Ma la mitica “squadra degli ex”, Van Basten, Kieft, Winter, Van’t Schip... gioca ancora nei campetti delle periferie olandesi?
«Battevamo quelli di vent’anni anche stando immobili, ma io non gioco più: queste - indica le ginocchia - mi fanno troppo male. Il professionismo - sorride - non è sano. Quando per decenni pratichi calcio ad alto livello vieni spremuto e alla fine è normale che paghi dazio. Però a uno dei miei sei figli che gioca in Olanda, Maxim, dico sempre che ne è valsa la pena. Se sono un uomo fortunato e felice lo devo esclusivamente al calcio, e devo ringraziare Dio per il talento che mi ha donato».

■ DATI GREZZI ■
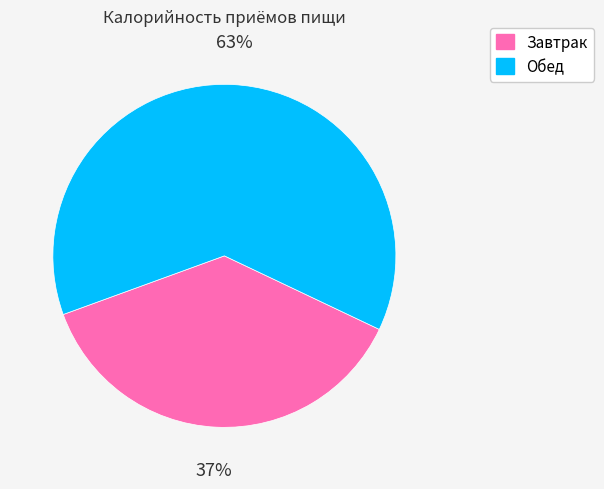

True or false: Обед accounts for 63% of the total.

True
==
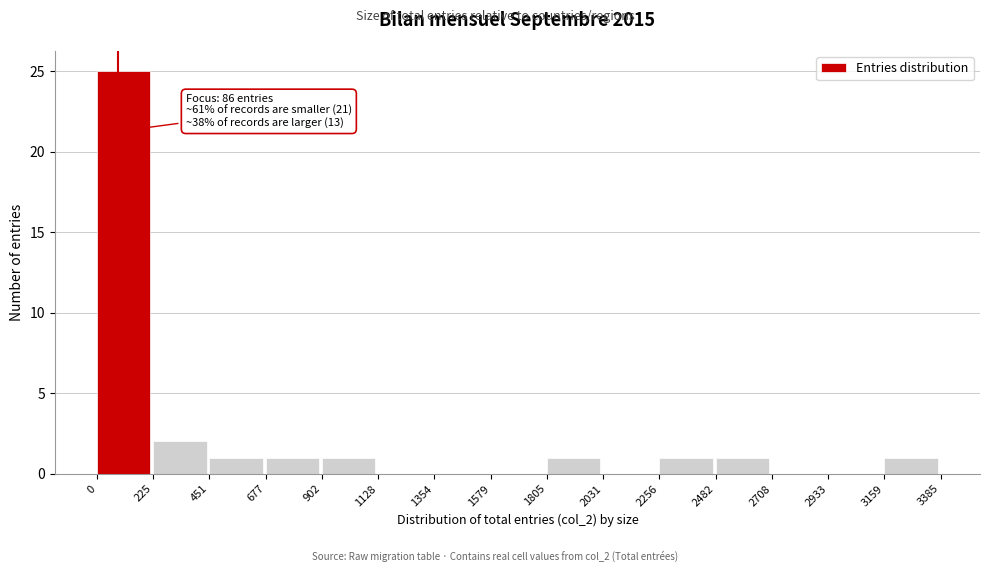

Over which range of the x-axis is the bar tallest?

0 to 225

■ ESERCIZI ■
A) Scrivi i cognomi dei giocatori che il brano sul calcio nomina come parte della “squadra degli ex”.
B) Prosegui il brano sul calcio partendo dopo la sua ultima frase.

■ SOLUZIONI ■
A) Van Basten, Kieft, Winter, Van’t Schip

B)
Il libro - Va dove ti porta il pallone
«Come giocatore dovevi sapere esattamente cosa fare se Ancelotti, Van Basten o Albertini perdevano il pallone mentre andavano all’attacco». Sono alcune delle “teorie” di Ruud Gullit che si leggono nel suo libro Non guardare la palla. Che cos’è (davvero) il calcio (Piemme, pagine 318, euro 18,50). Non è la classica autobiografia del campione che racconta nel dettaglio le sfide in campo o sciorina i suoi successi (3 scudetti, 2 Coppe dei Campioni, una Intercontinentale, solo con il Milan, più un Pallone d’oro nel 1987 e l’Europeo con l’Olanda nell’88), ma un testo didattico sul gioco più bello del mondo.